Poi puntuale arriva la terra rossa, dove le statistiche sono impietose (poco più del 35% di vittorie), ma non sfigurano di fronte alla qualità del gioco che propone l’australiano su questi campi, sui quali non vengono certo esaltati i suoi punti di forza e mai potranno se l’atteggiamento sarà quello esemplificato dall’episodio avvenuto a fine match contro Fabio Fognini a Madrid. Terminata la solita indolente primavera, spesso si rifà vivo sull’erba, sua superficie naturale, dove, pur non avendo più ripetuto la cavalcata fino ai quarti del suo esordio, ha comunque raccolto risultati maggiormente in linea con il suo potenziale (si ricordano in tal senso i due ottavi di finale ai Championship nel 2013 e nel 2016 e la semifinale al Queen’s). Dopo la stagione sul verde, l’andamento di Tomic storicamente prosegue tra i soliti alti e bassi: qualche vittoria minore (due ATP 250 vinti consecutivamente a Bogotà tra 2014 e 2015), pochi acuti (si ricordano un grande primo set contro Djokovic versione Robocop nel 2015 in un buon torneo di Shanghai e i quarti a Cincinnati quest’anno) e tanti bassi, soprattutto a New York, dove colleziona primi e secondi turni, perdendo anche da Dzhumur su una superficie piuttosto rapida.

Negli anni la posizione finale è spesso cambiata.
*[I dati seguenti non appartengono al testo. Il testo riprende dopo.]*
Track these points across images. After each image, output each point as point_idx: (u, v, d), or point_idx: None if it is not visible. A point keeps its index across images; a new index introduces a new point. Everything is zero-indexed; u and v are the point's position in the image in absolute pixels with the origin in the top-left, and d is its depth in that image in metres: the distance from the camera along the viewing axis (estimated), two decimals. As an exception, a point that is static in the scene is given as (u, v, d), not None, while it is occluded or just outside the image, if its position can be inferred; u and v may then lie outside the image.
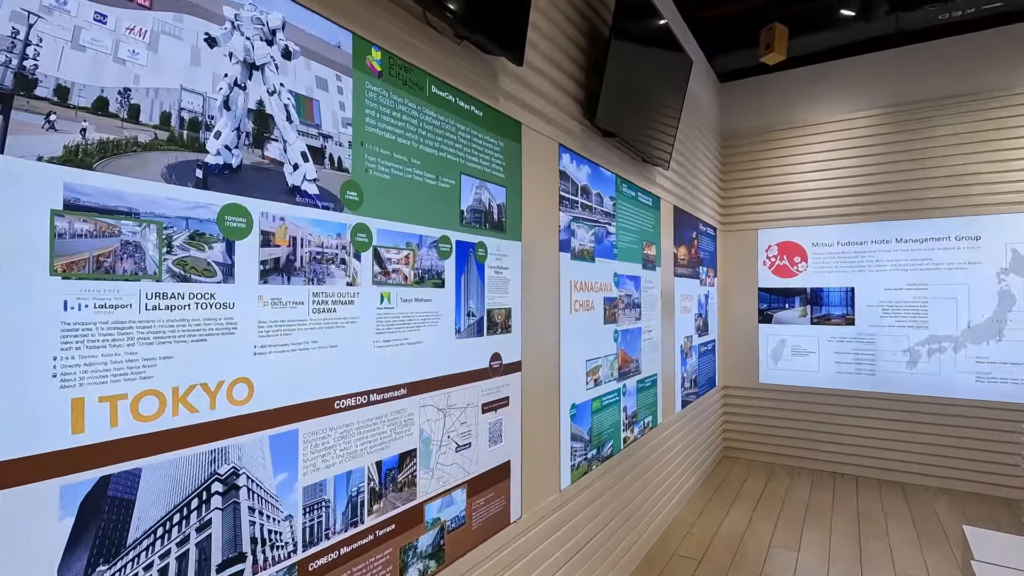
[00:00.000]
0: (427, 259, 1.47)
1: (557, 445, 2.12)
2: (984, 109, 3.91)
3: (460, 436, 1.58)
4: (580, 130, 2.33)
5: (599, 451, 2.47)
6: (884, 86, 4.25)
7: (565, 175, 2.21)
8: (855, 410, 4.30)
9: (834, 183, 4.40)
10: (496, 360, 1.75)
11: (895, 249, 4.19)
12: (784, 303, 4.60)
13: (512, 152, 1.85)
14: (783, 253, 4.61)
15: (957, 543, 3.04)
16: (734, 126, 4.83)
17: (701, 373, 4.15)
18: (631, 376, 2.83)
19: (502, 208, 1.79)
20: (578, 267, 2.31)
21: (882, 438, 4.19)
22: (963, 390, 3.95)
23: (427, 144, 1.47)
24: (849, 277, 4.35)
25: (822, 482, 4.11)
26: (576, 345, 2.28)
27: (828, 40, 4.14)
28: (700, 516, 3.46)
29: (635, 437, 2.87)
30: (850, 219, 4.34)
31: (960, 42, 4.00)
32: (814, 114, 4.49)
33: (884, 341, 4.22)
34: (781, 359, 4.60)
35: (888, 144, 4.21)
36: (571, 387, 2.24)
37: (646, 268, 3.06)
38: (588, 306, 2.40)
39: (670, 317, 3.45)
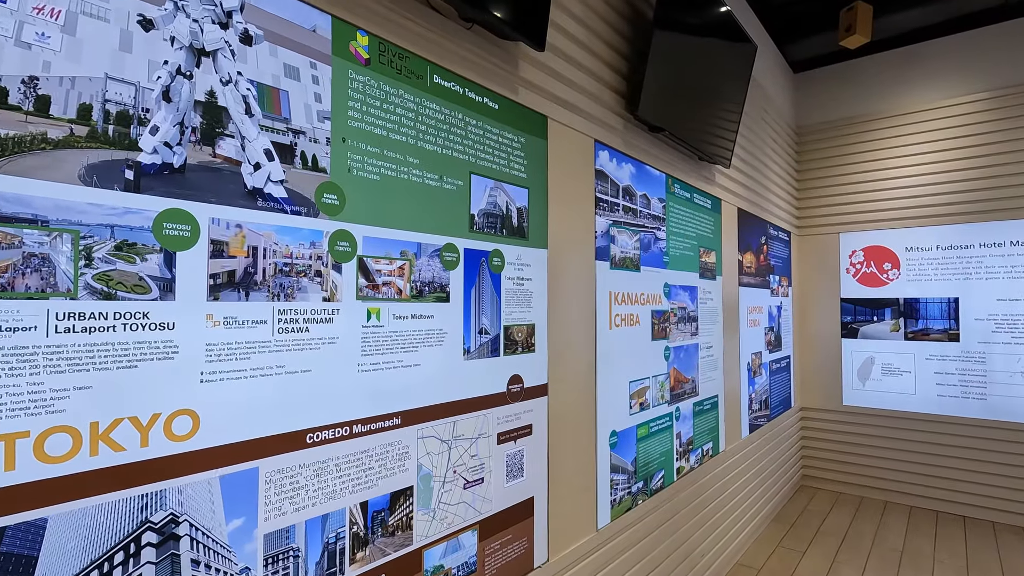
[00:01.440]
0: (428, 270, 1.29)
1: (593, 478, 1.88)
2: (1125, 85, 3.27)
3: (469, 471, 1.39)
4: (621, 125, 2.10)
5: (647, 484, 2.19)
6: (990, 66, 3.67)
7: (603, 175, 1.99)
8: (961, 439, 3.70)
9: (931, 179, 3.85)
10: (516, 383, 1.55)
11: (1010, 253, 3.59)
12: (872, 315, 4.07)
13: (536, 149, 1.65)
14: (870, 259, 4.09)
15: (1101, 612, 2.48)
16: (810, 120, 4.37)
17: (773, 393, 3.72)
18: (686, 398, 2.53)
19: (523, 212, 1.59)
20: (620, 277, 2.07)
21: (995, 473, 3.58)
22: (1103, 421, 3.30)
23: (428, 140, 1.31)
24: (952, 286, 3.77)
25: (920, 522, 3.56)
26: (617, 365, 2.04)
27: (920, 18, 3.63)
28: (771, 557, 3.06)
29: (691, 467, 2.56)
30: (952, 219, 3.78)
31: (1091, 8, 3.38)
32: (904, 102, 3.97)
33: (997, 360, 3.61)
34: (870, 379, 4.07)
35: (997, 132, 3.63)
36: (611, 412, 1.99)
37: (704, 277, 2.75)
38: (632, 320, 2.14)
39: (734, 331, 3.10)
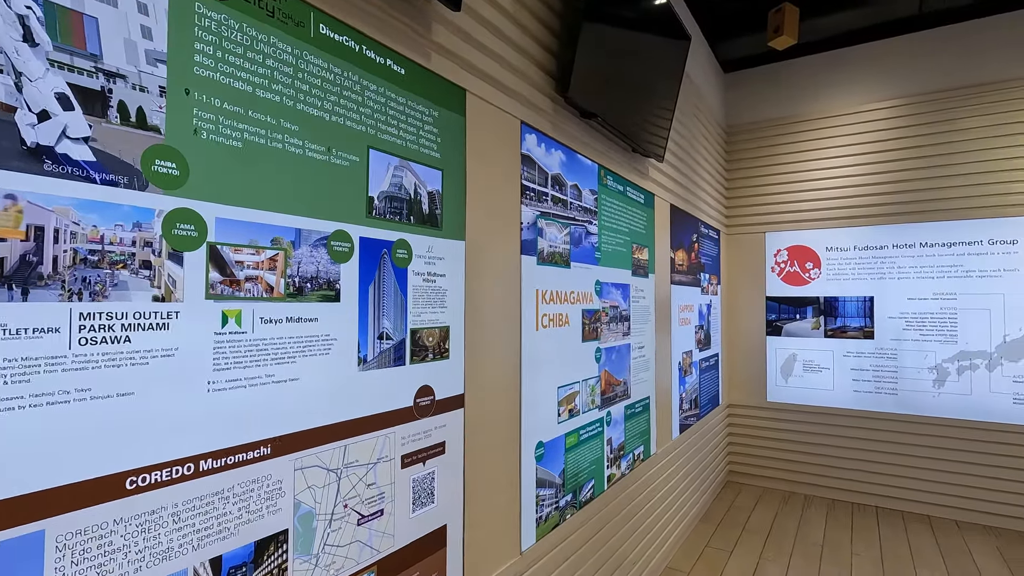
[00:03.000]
0: (311, 262, 1.06)
1: (517, 496, 1.70)
2: (1018, 98, 3.47)
3: (365, 503, 1.17)
4: (550, 107, 1.92)
5: (575, 496, 2.04)
6: (906, 74, 3.82)
7: (530, 160, 1.80)
8: (875, 433, 3.85)
9: (850, 181, 3.97)
10: (425, 396, 1.33)
11: (920, 254, 3.75)
12: (795, 314, 4.16)
13: (452, 126, 1.44)
14: (793, 259, 4.18)
15: (1002, 599, 2.59)
16: (739, 119, 4.41)
17: (703, 392, 3.71)
18: (617, 401, 2.41)
19: (436, 197, 1.38)
20: (548, 273, 1.90)
21: (906, 464, 3.74)
22: (999, 413, 3.50)
23: (312, 104, 1.07)
24: (868, 285, 3.91)
25: (839, 514, 3.66)
26: (545, 369, 1.86)
27: (844, 23, 3.73)
28: (699, 560, 3.02)
29: (622, 473, 2.44)
30: (869, 221, 3.91)
31: (990, 24, 3.57)
32: (828, 105, 4.07)
33: (907, 357, 3.77)
34: (792, 375, 4.16)
35: (911, 138, 3.78)
36: (537, 422, 1.82)
37: (636, 275, 2.64)
38: (562, 321, 1.98)
39: (666, 331, 3.03)
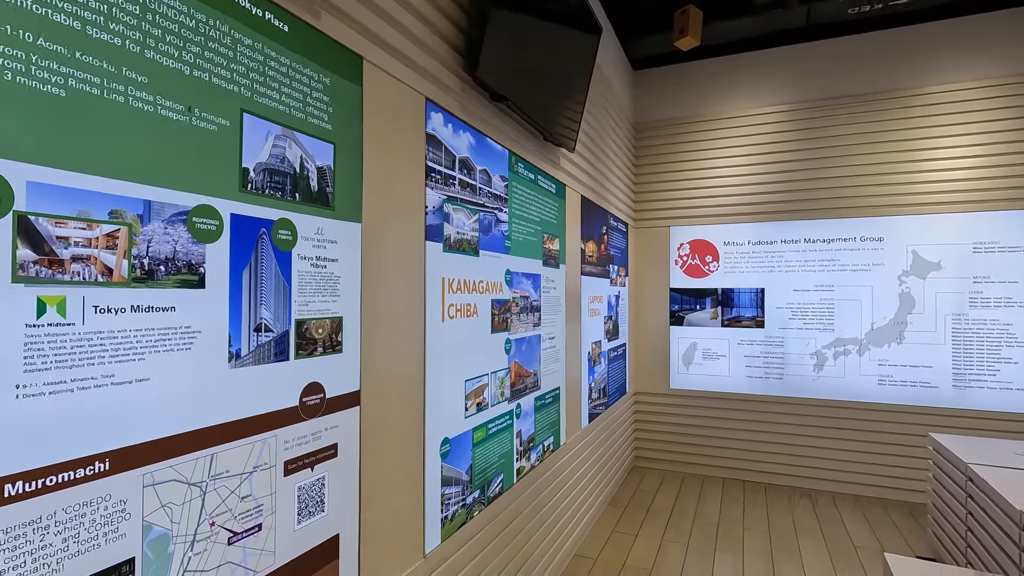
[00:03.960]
0: (165, 241, 0.89)
1: (420, 497, 1.60)
2: (888, 109, 3.85)
3: (238, 518, 1.02)
4: (459, 87, 1.82)
5: (483, 492, 1.98)
6: (793, 81, 4.11)
7: (436, 141, 1.70)
8: (764, 415, 4.14)
9: (744, 180, 4.22)
10: (314, 394, 1.20)
11: (804, 249, 4.07)
12: (696, 304, 4.38)
13: (346, 96, 1.30)
14: (695, 252, 4.38)
15: (870, 565, 2.86)
16: (647, 116, 4.55)
17: (611, 381, 3.80)
18: (527, 393, 2.37)
19: (326, 173, 1.24)
20: (455, 261, 1.80)
21: (790, 443, 4.06)
22: (866, 393, 3.88)
23: (167, 53, 0.90)
24: (759, 278, 4.18)
25: (732, 492, 3.90)
26: (451, 362, 1.78)
27: (742, 29, 3.93)
28: (606, 545, 3.08)
29: (532, 465, 2.41)
30: (760, 218, 4.18)
31: (868, 40, 3.92)
32: (725, 107, 4.29)
33: (792, 344, 4.09)
34: (692, 363, 4.37)
35: (796, 141, 4.08)
36: (443, 417, 1.73)
37: (548, 265, 2.62)
38: (470, 311, 1.90)
39: (576, 321, 3.04)
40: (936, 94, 3.74)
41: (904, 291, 3.81)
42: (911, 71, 3.81)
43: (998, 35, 3.62)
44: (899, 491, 3.77)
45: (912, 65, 3.81)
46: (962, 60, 3.70)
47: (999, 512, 2.07)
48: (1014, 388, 3.56)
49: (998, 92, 3.60)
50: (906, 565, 2.07)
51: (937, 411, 3.70)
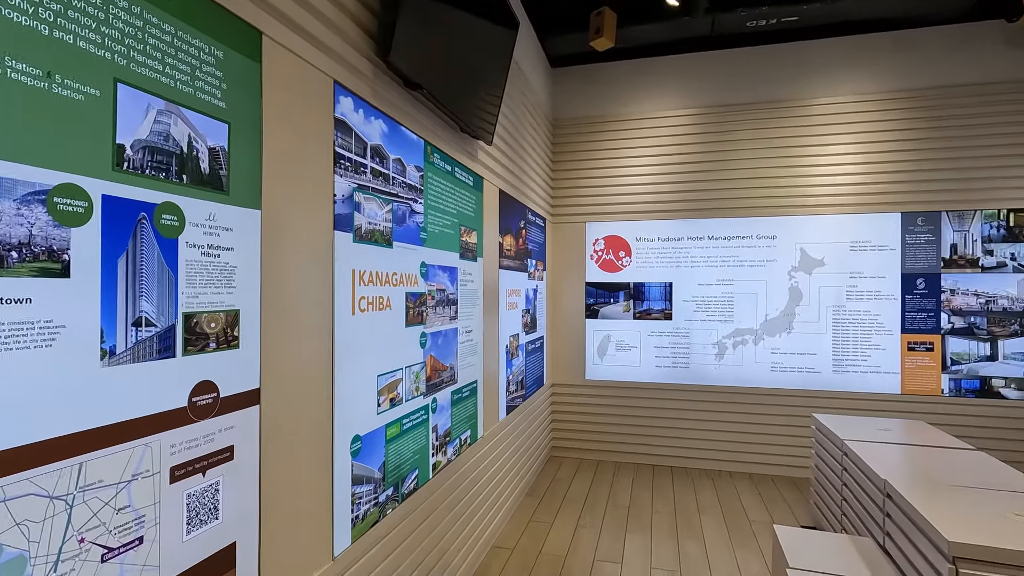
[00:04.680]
0: (18, 223, 0.78)
1: (328, 497, 1.53)
2: (782, 117, 4.17)
3: (114, 533, 0.92)
4: (371, 71, 1.76)
5: (397, 489, 1.93)
6: (699, 87, 4.35)
7: (345, 127, 1.63)
8: (671, 402, 4.38)
9: (655, 179, 4.42)
10: (206, 393, 1.11)
11: (707, 246, 4.33)
12: (610, 298, 4.54)
13: (243, 73, 1.21)
14: (609, 247, 4.54)
15: (762, 537, 3.11)
16: (565, 114, 4.64)
17: (528, 374, 3.85)
18: (444, 387, 2.35)
19: (220, 155, 1.15)
20: (367, 253, 1.74)
21: (694, 428, 4.32)
22: (760, 379, 4.21)
23: (14, 7, 0.79)
24: (668, 272, 4.41)
25: (642, 477, 4.10)
26: (363, 356, 1.72)
27: (653, 34, 4.11)
28: (523, 534, 3.13)
29: (449, 460, 2.40)
30: (669, 215, 4.40)
31: (766, 52, 4.23)
32: (637, 108, 4.47)
33: (697, 335, 4.35)
34: (606, 355, 4.53)
35: (702, 144, 4.33)
36: (353, 413, 1.67)
37: (465, 258, 2.60)
38: (382, 304, 1.84)
39: (494, 314, 3.05)
40: (823, 106, 4.10)
41: (793, 285, 4.17)
42: (802, 83, 4.16)
43: (877, 55, 4.03)
44: (788, 468, 4.13)
45: (803, 78, 4.16)
46: (846, 76, 4.09)
47: (867, 481, 2.32)
48: (882, 371, 4.00)
49: (875, 107, 4.02)
50: (791, 534, 2.27)
51: (820, 394, 4.09)
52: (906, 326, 3.97)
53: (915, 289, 3.96)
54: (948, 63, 3.91)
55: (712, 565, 2.78)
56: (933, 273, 3.93)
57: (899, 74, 3.99)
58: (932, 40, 3.94)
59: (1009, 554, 1.53)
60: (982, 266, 3.86)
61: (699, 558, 2.86)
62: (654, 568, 2.76)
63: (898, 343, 3.98)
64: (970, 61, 3.88)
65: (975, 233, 3.87)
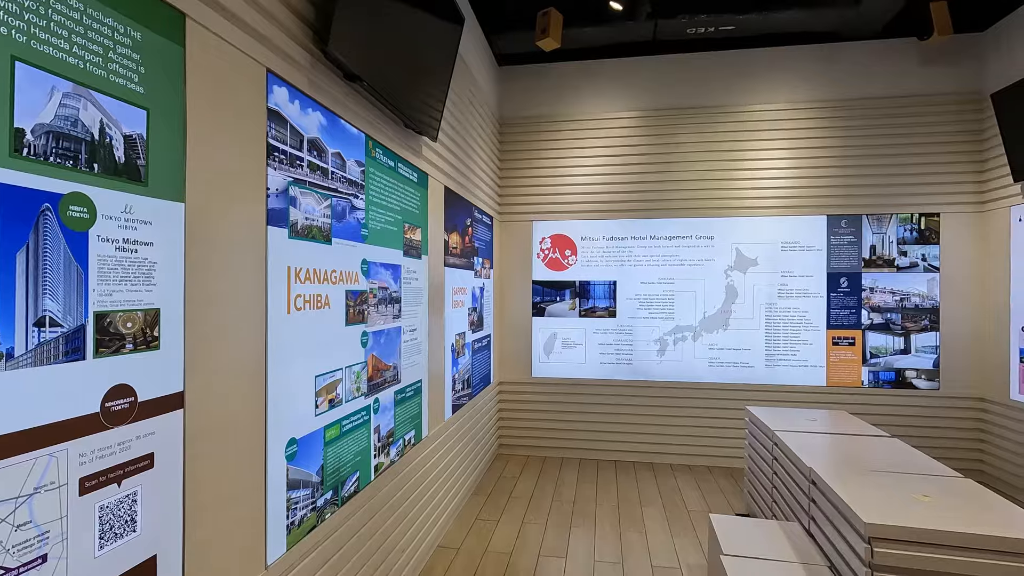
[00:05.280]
0: None
1: (261, 503, 1.47)
2: (717, 122, 4.34)
3: (12, 552, 0.85)
4: (308, 62, 1.70)
5: (337, 492, 1.88)
6: (643, 90, 4.47)
7: (280, 118, 1.56)
8: (615, 398, 4.47)
9: (600, 179, 4.51)
10: (122, 398, 1.04)
11: (650, 245, 4.45)
12: (556, 296, 4.59)
13: (164, 56, 1.14)
14: (555, 246, 4.59)
15: (700, 525, 3.23)
16: (512, 112, 4.65)
17: (475, 372, 3.84)
18: (387, 387, 2.30)
19: (137, 143, 1.07)
20: (303, 249, 1.68)
21: (637, 423, 4.44)
22: (699, 374, 4.37)
23: None
24: (612, 271, 4.50)
25: (587, 472, 4.17)
26: (299, 357, 1.66)
27: (598, 37, 4.17)
28: (469, 533, 3.12)
29: (392, 461, 2.35)
30: (614, 215, 4.49)
31: (705, 58, 4.38)
32: (583, 109, 4.54)
33: (640, 332, 4.46)
34: (552, 352, 4.58)
35: (645, 146, 4.44)
36: (289, 416, 1.61)
37: (409, 256, 2.56)
38: (321, 302, 1.78)
39: (439, 313, 3.02)
40: (758, 112, 4.30)
41: (729, 284, 4.35)
42: (739, 90, 4.34)
43: (806, 66, 4.26)
44: (724, 459, 4.31)
45: (740, 85, 4.34)
46: (778, 85, 4.29)
47: (795, 469, 2.45)
48: (809, 365, 4.24)
49: (804, 115, 4.24)
50: (725, 522, 2.36)
51: (753, 387, 4.29)
52: (831, 322, 4.23)
53: (839, 287, 4.22)
54: (868, 76, 4.18)
55: (652, 555, 2.87)
56: (855, 272, 4.20)
57: (825, 85, 4.23)
58: (854, 54, 4.20)
59: (917, 532, 1.65)
60: (897, 266, 4.16)
61: (640, 549, 2.94)
62: (598, 561, 2.82)
63: (824, 338, 4.23)
64: (887, 75, 4.17)
65: (891, 235, 4.17)
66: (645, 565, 2.77)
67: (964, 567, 1.61)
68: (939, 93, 4.11)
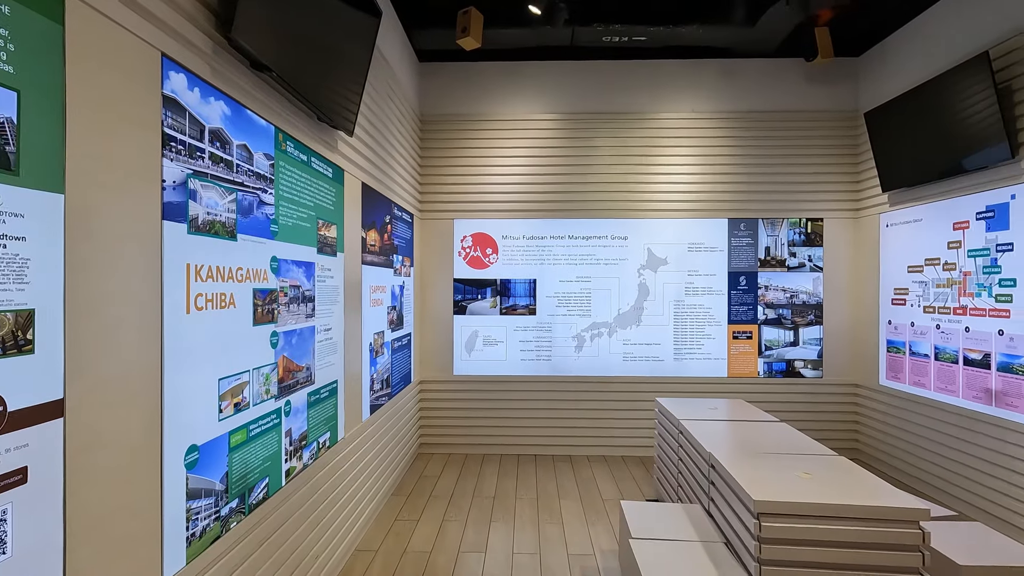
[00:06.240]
0: None
1: (157, 516, 1.38)
2: (631, 128, 4.56)
3: None
4: (210, 48, 1.61)
5: (243, 500, 1.80)
6: (562, 93, 4.59)
7: (178, 106, 1.47)
8: (535, 394, 4.58)
9: (520, 179, 4.59)
10: (-13, 407, 0.94)
11: (568, 245, 4.59)
12: (477, 294, 4.62)
13: (40, 34, 1.04)
14: (477, 244, 4.62)
15: (613, 513, 3.39)
16: (433, 110, 4.62)
17: (395, 371, 3.79)
18: (299, 389, 2.23)
19: (6, 128, 0.98)
20: (205, 245, 1.59)
21: (556, 417, 4.57)
22: (614, 368, 4.57)
23: None
24: (532, 269, 4.60)
25: (508, 467, 4.24)
26: (200, 359, 1.57)
27: (518, 39, 4.24)
28: (388, 535, 3.08)
29: (305, 465, 2.28)
30: (534, 215, 4.59)
31: (618, 66, 4.58)
32: (505, 109, 4.60)
33: (559, 329, 4.59)
34: (474, 350, 4.61)
35: (563, 148, 4.57)
36: (189, 422, 1.52)
37: (323, 253, 2.49)
38: (225, 301, 1.70)
39: (356, 312, 2.96)
40: (667, 120, 4.55)
41: (642, 282, 4.58)
42: (650, 98, 4.57)
43: (709, 79, 4.56)
44: (637, 448, 4.54)
45: (651, 93, 4.57)
46: (686, 95, 4.57)
47: (697, 455, 2.63)
48: (712, 358, 4.56)
49: (708, 124, 4.54)
50: (635, 507, 2.50)
51: (663, 380, 4.55)
52: (732, 318, 4.56)
53: (738, 285, 4.56)
54: (762, 92, 4.55)
55: (568, 544, 2.97)
56: (752, 272, 4.56)
57: (726, 97, 4.56)
58: (750, 70, 4.56)
59: (797, 506, 1.83)
60: (788, 266, 4.56)
61: (557, 539, 3.03)
62: (516, 553, 2.88)
63: (725, 333, 4.56)
64: (779, 91, 4.56)
65: (783, 238, 4.56)
66: (561, 554, 2.86)
67: (837, 534, 1.81)
68: (822, 110, 4.55)
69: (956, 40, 3.55)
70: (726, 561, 2.00)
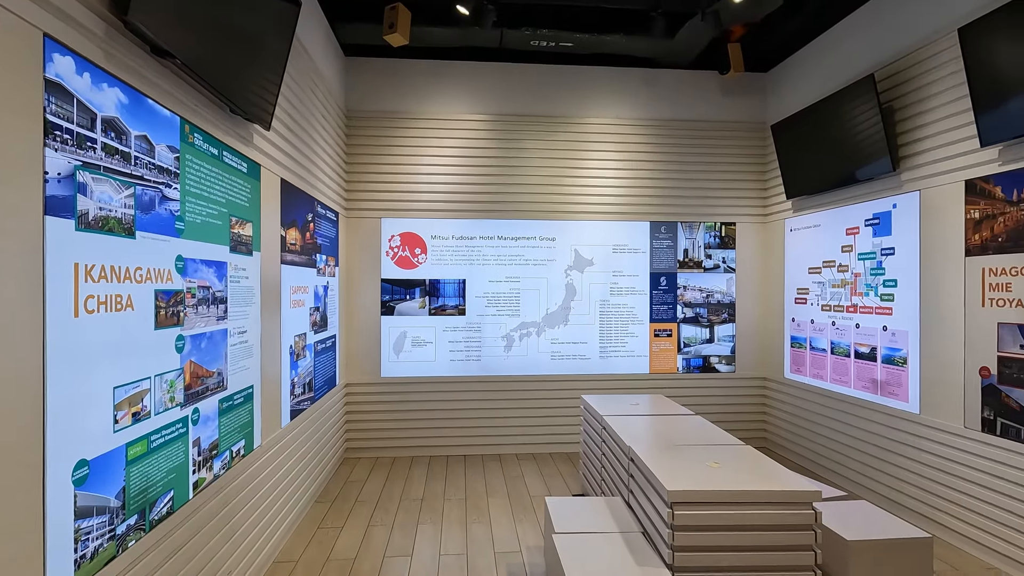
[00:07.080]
0: None
1: (38, 538, 1.26)
2: (559, 131, 4.65)
3: None
4: (103, 30, 1.49)
5: (143, 516, 1.68)
6: (491, 94, 4.62)
7: (64, 92, 1.35)
8: (464, 394, 4.58)
9: (449, 179, 4.57)
10: None
11: (497, 245, 4.62)
12: (406, 294, 4.55)
13: None
14: (405, 244, 4.55)
15: (540, 509, 3.45)
16: (360, 106, 4.51)
17: (318, 374, 3.66)
18: (209, 395, 2.11)
19: None
20: (97, 243, 1.47)
21: (485, 417, 4.59)
22: (542, 367, 4.65)
23: None
24: (462, 270, 4.59)
25: (437, 469, 4.21)
26: (92, 366, 1.45)
27: (446, 38, 4.21)
28: (310, 544, 2.98)
29: (216, 475, 2.16)
30: (463, 215, 4.59)
31: (546, 70, 4.66)
32: (433, 108, 4.56)
33: (488, 329, 4.61)
34: (403, 351, 4.54)
35: (493, 148, 4.60)
36: (78, 434, 1.40)
37: (237, 252, 2.37)
38: (121, 303, 1.58)
39: (275, 313, 2.83)
40: (592, 124, 4.69)
41: (569, 282, 4.69)
42: (576, 103, 4.69)
43: (632, 87, 4.74)
44: (565, 445, 4.64)
45: (577, 98, 4.69)
46: (610, 101, 4.72)
47: (618, 449, 2.73)
48: (636, 355, 4.74)
49: (630, 130, 4.72)
50: (559, 503, 2.55)
51: (589, 377, 4.68)
52: (653, 316, 4.77)
53: (659, 286, 4.77)
54: (680, 101, 4.79)
55: (496, 542, 3.00)
56: (672, 272, 4.79)
57: (646, 105, 4.76)
58: (669, 80, 4.78)
59: (706, 494, 1.94)
60: (704, 267, 4.82)
61: (485, 538, 3.05)
62: (443, 554, 2.86)
63: (647, 331, 4.76)
64: (696, 101, 4.81)
65: (700, 240, 4.82)
66: (488, 553, 2.88)
67: (741, 518, 1.94)
68: (734, 120, 4.85)
69: (850, 60, 3.89)
70: (643, 550, 2.09)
Chiude questo 2016 al numero 26, in calo di 8 posizioni rispetto al precedente, comunque ben più in alto rispetto al 2013 e al 2014, quando pure per qualche infortunio di troppo si era assestato attorno alla cinquantesima, ma paradossalmente si è abbassata la percentuale di vittorie rispetto agli altri anni (quest’anno è al 55%, minimo storico dal 2011). Al di là del dato appena menzionato, che rimane piuttosto significativo, è il gioco di Tomic a rimanere sempre lo stesso: il servizio è il suo miglior colpo, il pilastro attorno cui costruire tutto il resto, ma a parte i tanti punti guadagnati dalla solida battuta, da fondo il suo tennis rimane un ibrido poco produttivo e abbastanza improvvisato. Infatti, al di là delle variazioni che sfrutta sapientemente e gli regalano una buona quantità di errori provocati, in spinta il tennista australiano non fa male e quando alza i ritmi troppo spesso va fuori giri; a tutto questo bisogna aggiungere che anche quando ha il pallino del gioco in mano, quasi mai va a raccogliere a rete, dove, sebbene non manchi di manualità, arriva spesso in ritardo e non brilla per reattività.

Alla luce delle analisi fatte, risulta difficile pensare che questa volta il giocatore di Stoccarda terrà fede alla dichiarazione fatta pochi giorni fa e questo non solo per i suoi limiti caratteriali; davanti a lui ci sono giocatori che hanno, oltre ad una diversa predisposizione al sacrificio, un fisico più adatto e un gioco meno complicato. Aspettarsi un Tomic tennisticamente molto diverso da quello visto fino ad ora forse è assurdo quasi quanto immaginarlo ad ascoltare Fiorella Mannoia; probabilmente il primo a saperlo e ad essersene fatto una ragione è lui stesso ed è per questo che al di là di qualche sparata a inizio anno, a marzo lo si trova sempre coinvolto in qualche notte brava, in allegra compagnia a sorseggiare qualche cocktail, sballandosi sotto le note sparate a tutto volume di “A little party never killed nobody”, come gli si addice.